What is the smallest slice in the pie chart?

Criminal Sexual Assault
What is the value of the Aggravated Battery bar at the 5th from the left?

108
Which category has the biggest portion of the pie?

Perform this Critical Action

########################################

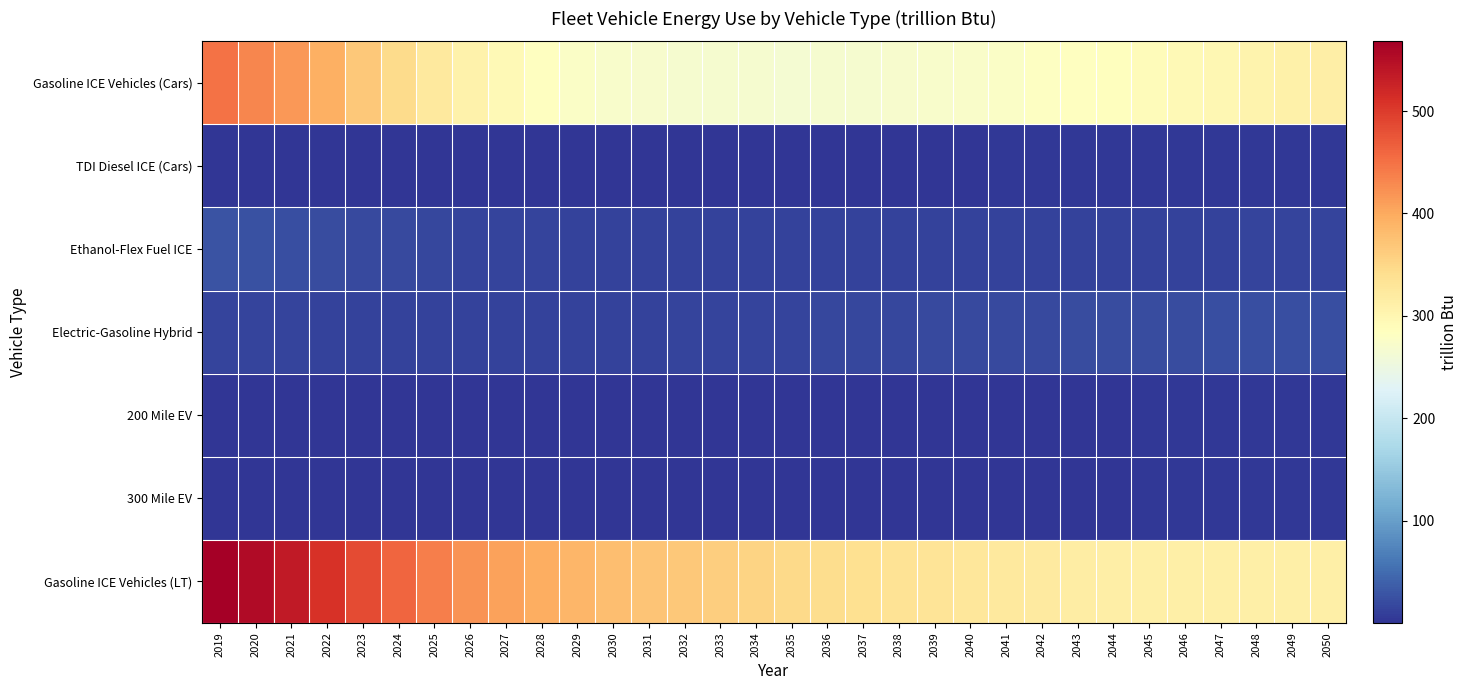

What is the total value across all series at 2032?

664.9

########################################

* [Assigned task]: Return the listing lines verbatim, starting at the line containing "What is the smallest slice in the pie chart?" and ending at the line containing "Which category has", with both of those lines included.

* [Response to this task]:
What is the smallest slice in the pie chart?

Criminal Sexual Assault
What is the value of the Aggravated Battery bar at the 5th from the left?

108
Which category has the biggest portion of the pie?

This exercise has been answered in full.